■ **TEXT SHOWN**:
<<<<
But the Constitution does more than simply provide fair ground rules for cultural struggle. It also actively intervenes in some status hierarchies and requires that they be dismantled, or at the very least, that the support of law be withdrawn from them. The Constitution has an egalitarian demand, a demand which is more than a demand for equality of civil rights, and more than a demand for equality of political rights. It is a demand for equality of social status, a demand that exists even though it cannot be achieved by legal means alone. This egalitarian demand is what connects the Constitution to our founding document, the Declaration of Independence. It is the deep meaning of the American political experience. It is the soul of our Constitution.

Our constitutional tradition has understood itself as responding to this demand, albeit haltingly and defectively. In his Gettysburg Address, Abraham Lincoln noted that although our Constitution was “conceived in liberty,” it was dedicated to a proposition–the proposition that all human beings are created equal.(90) The actual words of the Declaration, of course, are that all “men” are created equal. That grammatical embarrassment, that sour note in the clarion call for equality, is also part of the meaning of the egalitarian demand. For whenever we attempt to articulate this demand, we always articulate it imperfectly.

At the time the Declaration was written, few in the Continental Congress understood the exclusion of women as an embarrassment, although more perhaps understood and felt the embarrassment of slavery. Yet this phenomenon of a document making a demand for equality, a demand that undermines itself and embarrasses the document that states it–this self-contradictory expression of an underlying ideal–is one of the central features of our political predicament. It is an apt and ironic expression of the ongoing and indeterminate demand for equality. The Constitution makes a distinction between just and unjust status hierarchies. It places itself on the side of dismantling the unjust ones. But it does not always tell us which ones are which; and our first thoughts on the matter are often transformed through further experience and reflection.
>>>>
■ **INFORMATION SUPPLIED**:
<<<<
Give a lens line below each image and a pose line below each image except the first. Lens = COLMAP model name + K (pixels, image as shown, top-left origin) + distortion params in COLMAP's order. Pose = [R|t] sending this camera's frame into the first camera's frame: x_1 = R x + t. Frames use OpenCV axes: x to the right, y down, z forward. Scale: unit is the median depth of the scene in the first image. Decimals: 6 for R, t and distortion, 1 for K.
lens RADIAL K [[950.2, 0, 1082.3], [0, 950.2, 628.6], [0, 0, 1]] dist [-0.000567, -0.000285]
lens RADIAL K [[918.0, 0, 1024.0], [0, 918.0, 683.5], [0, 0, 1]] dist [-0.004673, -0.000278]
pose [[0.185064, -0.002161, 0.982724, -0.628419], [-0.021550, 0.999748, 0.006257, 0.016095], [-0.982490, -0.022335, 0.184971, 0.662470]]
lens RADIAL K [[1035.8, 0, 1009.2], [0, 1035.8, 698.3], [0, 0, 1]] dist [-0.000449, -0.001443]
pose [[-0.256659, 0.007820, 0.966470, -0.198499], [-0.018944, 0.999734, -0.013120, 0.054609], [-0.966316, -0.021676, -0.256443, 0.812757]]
>>>>
■ **ACTIVITY**:
Reproduce the passage about the Constitution's demand for equality word for word, from start to finish.

■ **FINAL ANSWER**:
But the Constitution does more than simply provide fair ground rules for cultural struggle. It also actively intervenes in some status hierarchies and requires that they be dismantled, or at the very least, that the support of law be withdrawn from them. The Constitution has an egalitarian demand, a demand which is more than a demand for equality of civil rights, and more than a demand for equality of political rights. It is a demand for equality of social status, a demand that exists even though it cannot be achieved by legal means alone. This egalitarian demand is what connects the Constitution to our founding document, the Declaration of Independence. It is the deep meaning of the American political experience. It is the soul of our Constitution.

Our constitutional tradition has understood itself as responding to this demand, albeit haltingly and defectively. In his Gettysburg Address, Abraham Lincoln noted that although our Constitution was “conceived in liberty,” it was dedicated to a proposition–the proposition that all human beings are created equal.(90) The actual words of the Declaration, of course, are that all “men” are created equal. That grammatical embarrassment, that sour note in the clarion call for equality, is also part of the meaning of the egalitarian demand. For whenever we attempt to articulate this demand, we always articulate it imperfectly.

At the time the Declaration was written, few in the Continental Congress understood the exclusion of women as an embarrassment, although more perhaps understood and felt the embarrassment of slavery. Yet this phenomenon of a document making a demand for equality, a demand that undermines itself and embarrasses the document that states it–this self-contradictory expression of an underlying ideal–is one of the central features of our political predicament. It is an apt and ironic expression of the ongoing and indeterminate demand for equality. The Constitution makes a distinction between just and unjust status hierarchies. It places itself on the side of dismantling the unjust ones. But it does not always tell us which ones are which; and our first thoughts on the matter are often transformed through further experience and reflection.